If you’ve driven down Western Blvd (or anywhere in a 100 mile radius), you’ve likely seen the top of the new Catholic Church that has been built essentially between the edge of Main Campus and the back-side of Centennial Campus. The church is absolutely massive and the cathedral can be spotted pretty much anywhere relatively close to the area. However, one big change that has been fueled by the construction of this new church, is that there will be an extension from Pullen Road, past the church, and through to Centennial.
People have been talking about this type of project for years, and it seems as though the plans are finally in motion to push this effort through. The cost of the project will be split between NCSU, the City of Raleigh, and the Catholic Diocese of Raleigh.
Greek Village has also seen a lot of new development in the previous few years with various organizations building new houses on plots of land within the area. The master plan is currently set to run through to 2024, which at that point half of the organizations currently in Greek Village will likely have been kicked off campus, and State will be playing basketball in a renovated Reynolds Coliseum located on the moon.
Bike share is something that has popped up in most major cities in the past few years (with Raleigh soon getting their own as well), however NCSU now also has their own bike share on campus.
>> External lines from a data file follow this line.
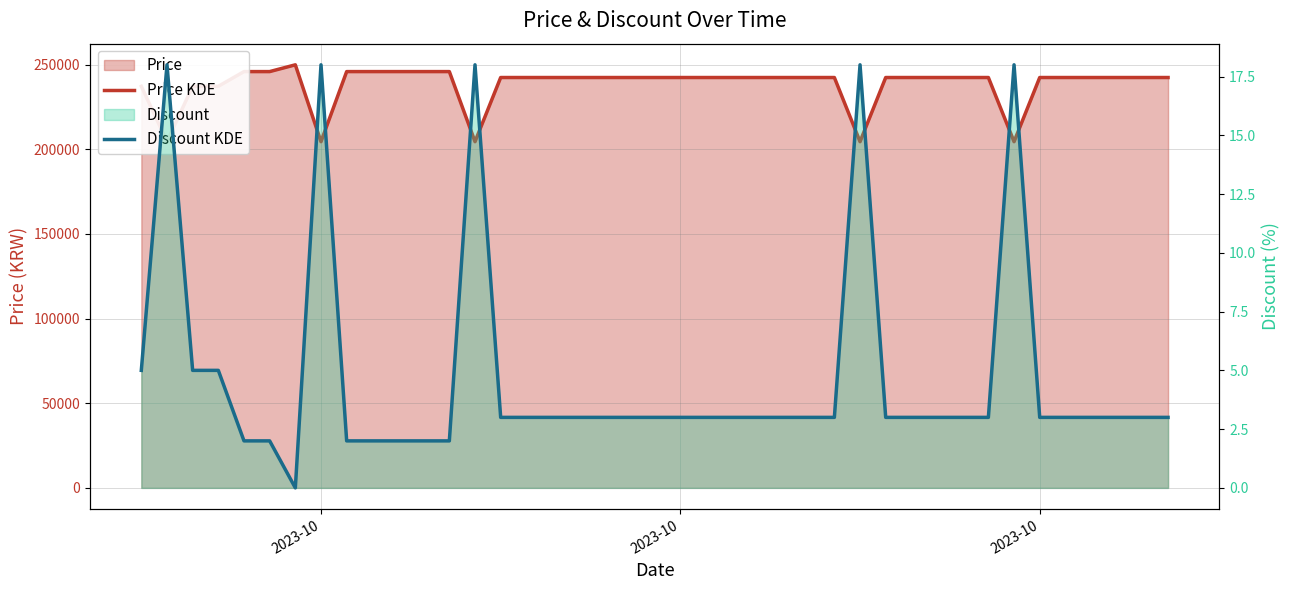

True or false: Price KDE and Discount KDE intersect in this chart.

False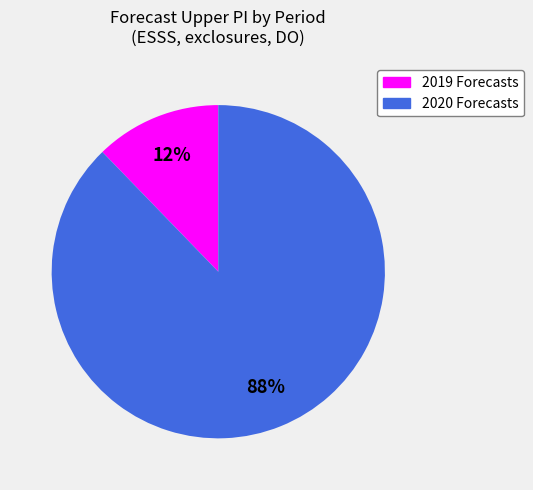

Is there any slice that represents more than half of the pie?

Yes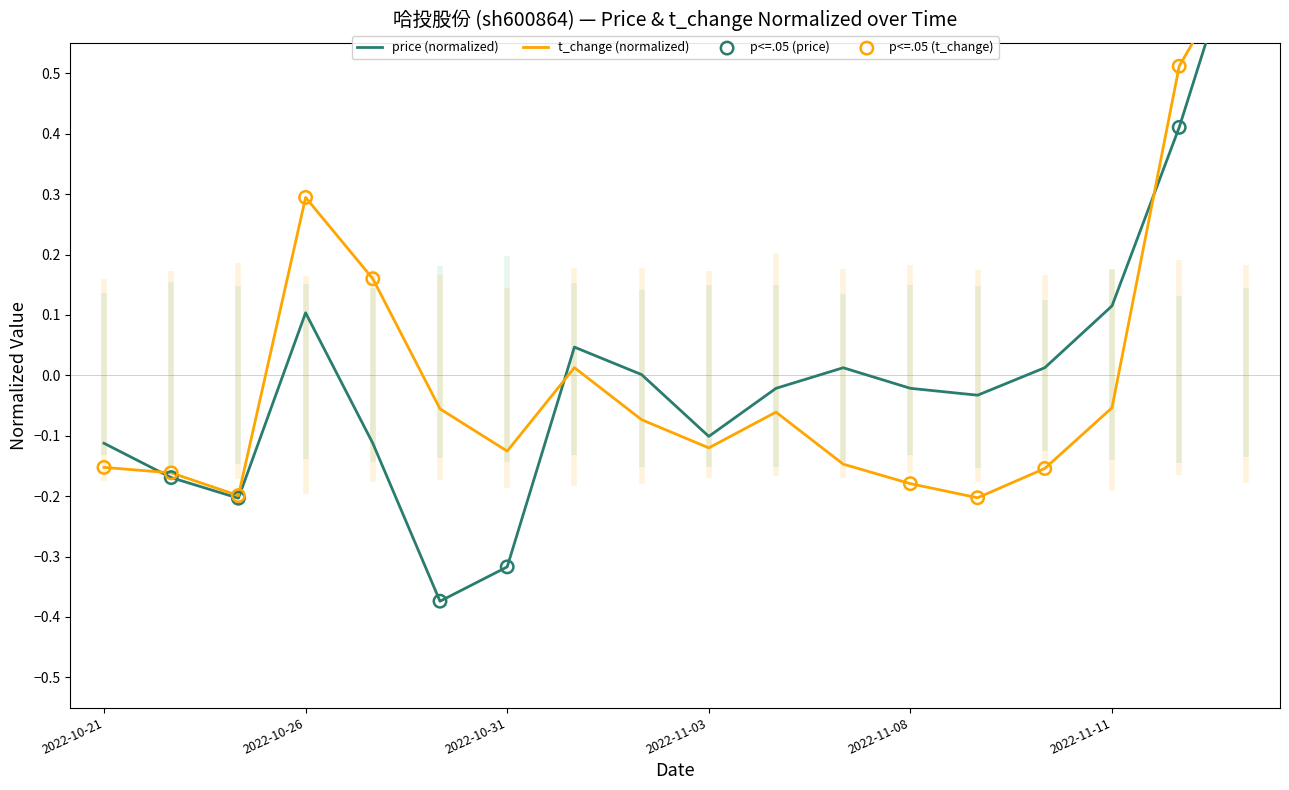

At how many categories does at least one series exceed 0?

9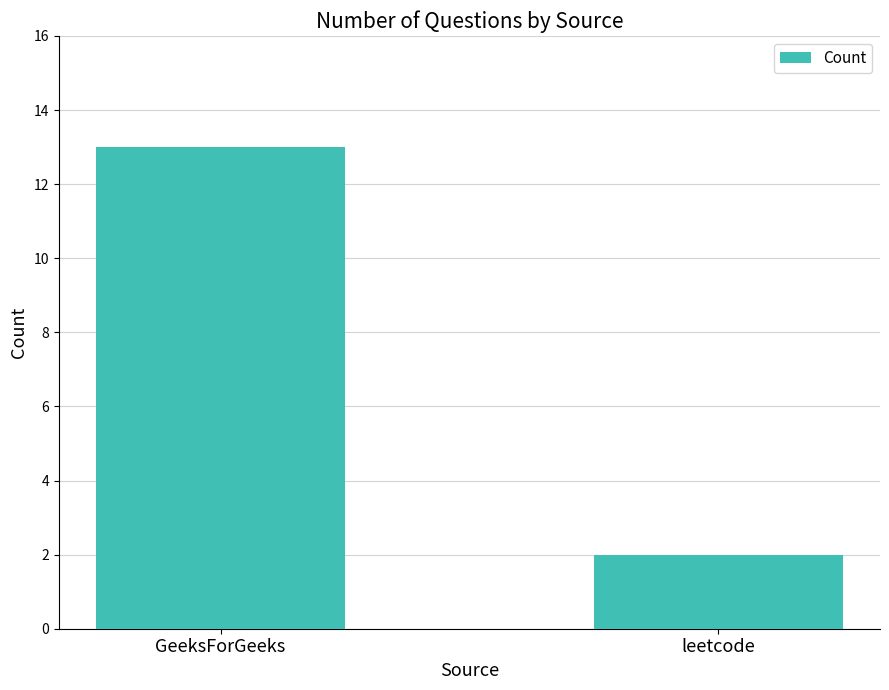

What is the ratio of the value at leetcode to the value at GeeksForGeeks?

0.2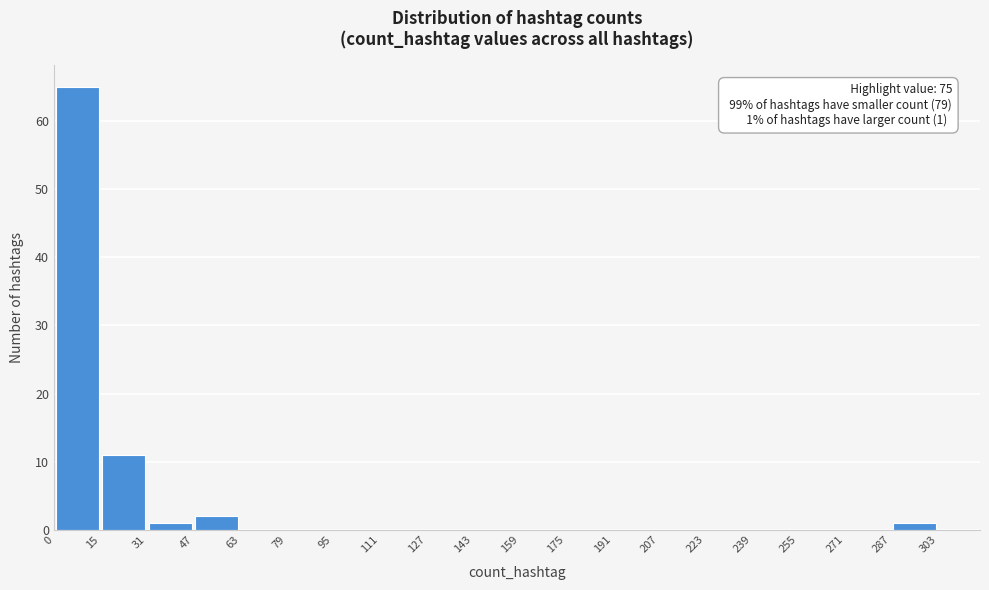

Which range on the x-axis has the tallest bar?

0 to 15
I was back on campus about 2 weeks ago and saw a lot of the bikes in various spots so the program has definitely gotten some use so far. Instead of strict bike rental kiosks, these bikes can be left at various drop-off locations throughout campus. Users of the program simply just need to download the app to locate the closest available bike to them.
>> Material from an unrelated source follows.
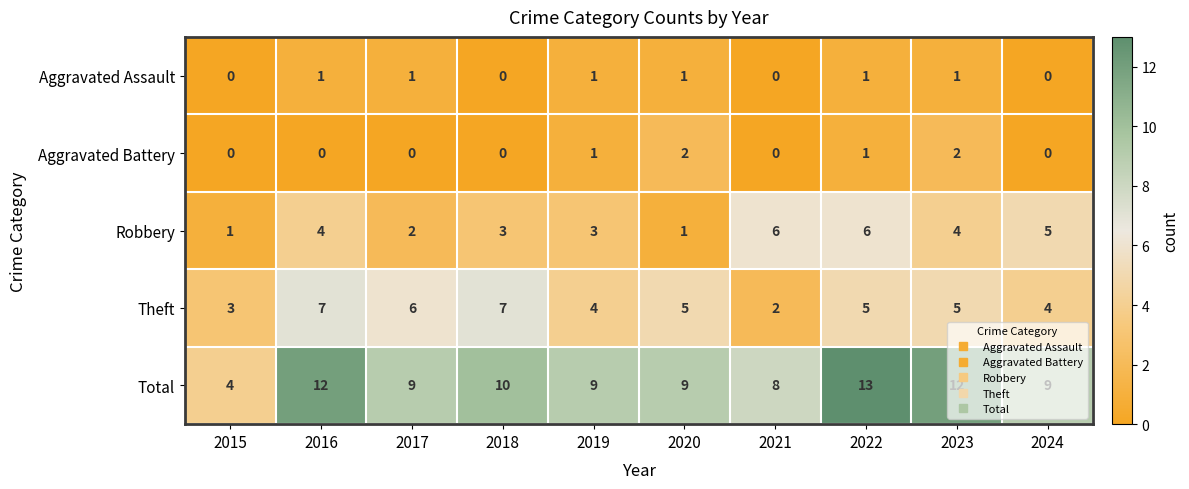

What is the sum of all Robbery values?

35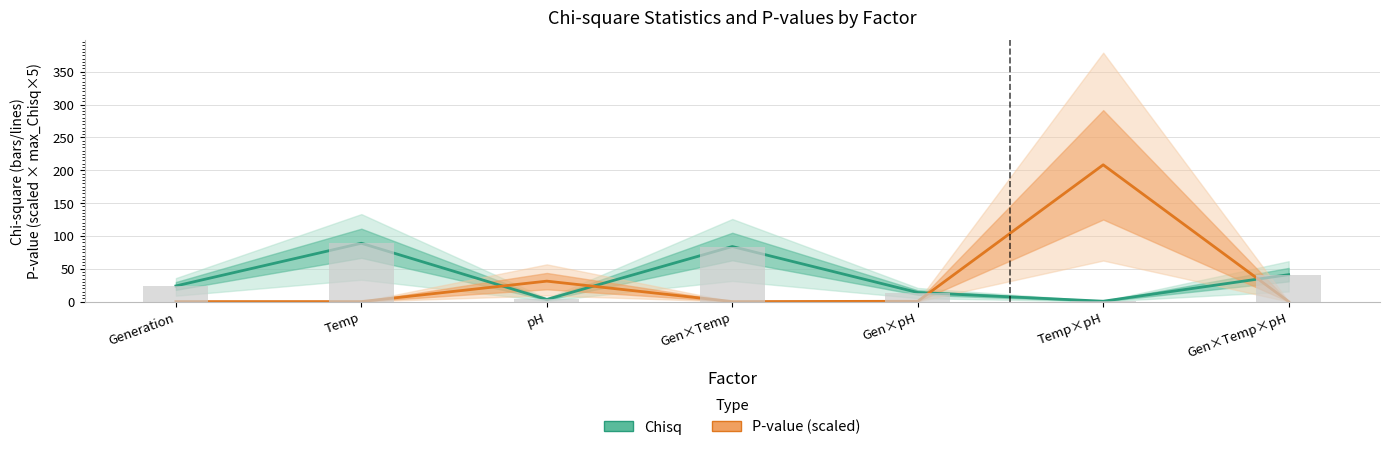

List the series in order of their peak value, lowest first.

Chisq, P-value (scaled)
You Mean We’re Here to Get an Education?
Lastly I just wanted to touch on some of the good publicity that State has gotten of late as a university. State has been a school that has received accolades for good value in recent years (due to the *relatively* low cost of tuition and the quality of State’s education) and has found its way to favorable rankings on lists for starting salaries for its graduates as well.
However, since Randy Woodson and Co. have taken over at State, the university has seen huge leaps in some of the more noteworthy college rankings. Now, to preface this, these types of rankings are highly subjective, and factor in numerous totally garbage and irrelevant elements that help to comprise a university’s overall composite ranking. If you’re going to pick a university everyone knows that you should do so based upon the individual college / major within the university that you are interested in, the cost of tuition, the starting salary of graduates, the university’s location, the university with the most bars within 2-3 miles, whether the school has been embroiled in a decades long academic fraud scandal, etc.
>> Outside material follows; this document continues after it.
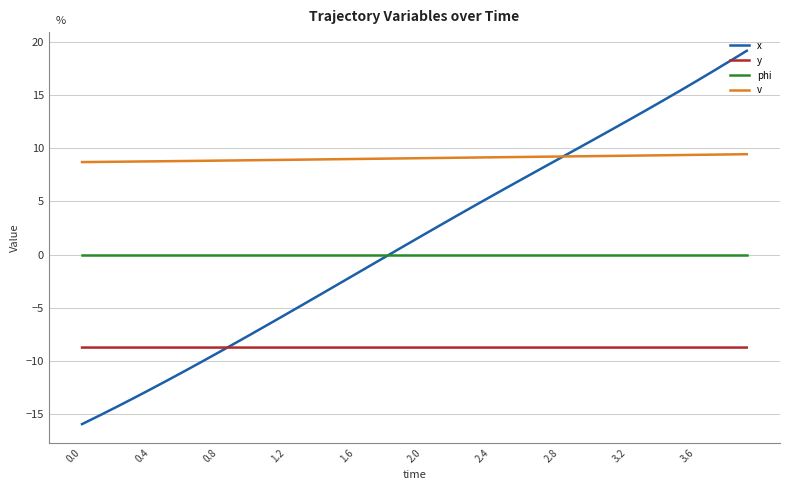

What is the average value of the v series?

9.1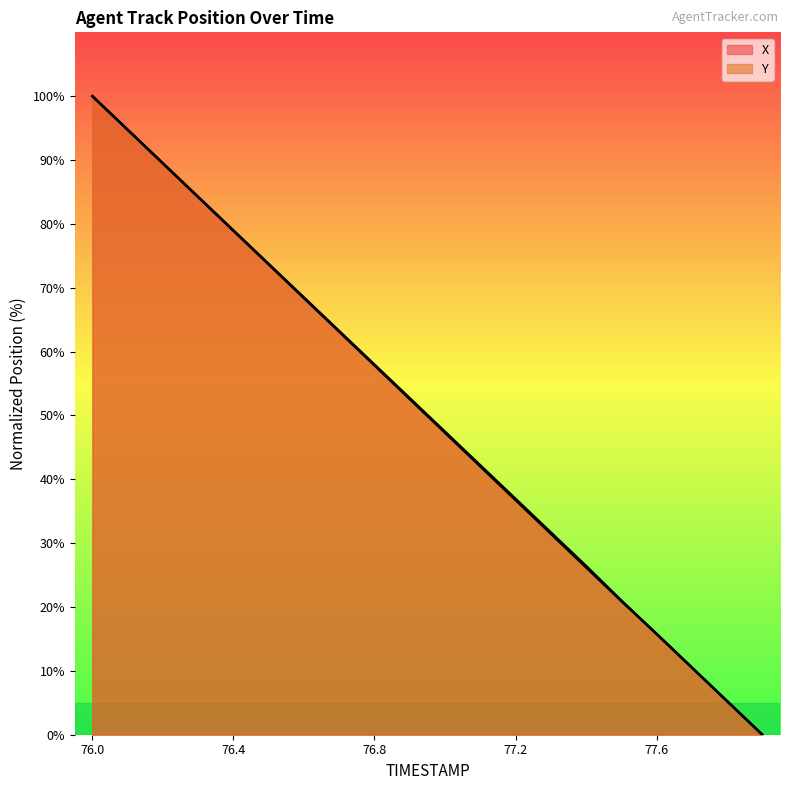

Is the value of Y at 76.6 greater than the value of X at 76.3?

No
I look at these rankings a lot like pre-season sports polls. They hold some value in what might come in the future, but overall they’re largely hollow and meaningless if you dig deep enough into the metrics behind them. However, it is undeniable that these rankings help to influence prospective students and their parents. From that perspective, a university needs to do what it can in order to rise in these rankings and/or to maintain a lofty spot in the rankings. In the most recent US News & World Report ranking, State was ranked 81st overall nationally, and 33rd among public institutions. What Woodson has been able to do at State has been remarkable with the ~30 spot jump on this listing during his 7 year tenure, and through the fundraising efforts that have helped to drive this jump.
That’s all I’ve got this month. Go State, go beer, beat Furman.